▶ **Provided records**
* * *

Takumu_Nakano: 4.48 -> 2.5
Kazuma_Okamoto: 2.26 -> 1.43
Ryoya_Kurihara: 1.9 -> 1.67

* * *

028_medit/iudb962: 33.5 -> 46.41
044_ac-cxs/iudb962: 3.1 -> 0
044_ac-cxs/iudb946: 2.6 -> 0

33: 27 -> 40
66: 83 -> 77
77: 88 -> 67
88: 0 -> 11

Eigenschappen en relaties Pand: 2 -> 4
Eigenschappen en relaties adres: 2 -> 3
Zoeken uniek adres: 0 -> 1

* * *

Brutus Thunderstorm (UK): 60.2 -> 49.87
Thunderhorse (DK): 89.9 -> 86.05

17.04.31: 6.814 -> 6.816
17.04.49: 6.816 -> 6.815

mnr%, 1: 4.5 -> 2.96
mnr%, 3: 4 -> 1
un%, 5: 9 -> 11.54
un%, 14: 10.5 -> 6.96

* * *

▶ **Exercise description**
Copy out the lines above exactly, beginning at the one that contains "Takumu_Nakano: 4.48 -> 2.5" and ending at the one that contains "Ryoya_Kurihara: 1.9 -> 1.67".

▶ **Answer for the task**
Takumu_Nakano: 4.48 -> 2.5
Kazuma_Okamoto: 2.26 -> 1.43
Ryoya_Kurihara: 1.9 -> 1.67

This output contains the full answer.